**Source passage:**
Post by willthrill81 »

nps wrote: Fri Sep 06, 2019 3:41 pm
willthrill81 wrote: Fri Sep 06, 2019 2:30 pm
nps wrote: Fri Sep 06, 2019 10:32 am
willthrill81 wrote: Fri Sep 06, 2019 9:27 am
visualguy wrote: Fri Sep 06, 2019 12:32 am What percentage would you be willing to put in bonds if you expected them to return 0% real in the long run?
Probably no more than 25% and maybe less.
Huh?
willthrill81 wrote: Thu Sep 05, 2019 5:56 pm If I thought that bonds would have 0% real returns over the next 50 years, I wouldn't put a dime in them and would seek alternatives such as rental properties or even 100% stock portfolios.
You missed where I said this.
If I had no other choice, I would definitely opt for a stock-heavy portfolio.
You originally said you wouldn't put a dime in bonds if you expected 0% real returns over 50 years. That's very unequivocal.

Then you said you wouldn't put a "large portion" of your portfolio in an asset expected to return 0% real over the long term. Then further stated that you might put up to 25 percent.

**Direction 1:** In the forum thread, what alternatives to bonds does willthrill81 name if bonds were expected to have 0% real returns over the next 50 years?
**Direction 2:** Write out the stretch of the forum thread from "Post by willthrill81" through "a stock-heavy portfolio.", swapping "bonds" for "gold".

**Rows:**
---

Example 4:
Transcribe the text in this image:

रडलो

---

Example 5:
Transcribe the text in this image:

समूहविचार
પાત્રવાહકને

**Complete answer 1:** Rental properties or even 100% stock portfolios.

**Complete answer 2:**
Post by willthrill81 »

nps wrote: Fri Sep 06, 2019 3:41 pm
willthrill81 wrote: Fri Sep 06, 2019 2:30 pm
nps wrote: Fri Sep 06, 2019 10:32 am
willthrill81 wrote: Fri Sep 06, 2019 9:27 am
visualguy wrote: Fri Sep 06, 2019 12:32 am What percentage would you be willing to put in gold if you expected them to return 0% real in the long run?
Probably no more than 25% and maybe less.
Huh?
willthrill81 wrote: Thu Sep 05, 2019 5:56 pm If I thought that gold would have 0% real returns over the next 50 years, I wouldn't put a dime in them and would seek alternatives such as rental properties or even 100% stock portfolios.
You missed where I said this.
If I had no other choice, I would definitely opt for a stock-heavy portfolio.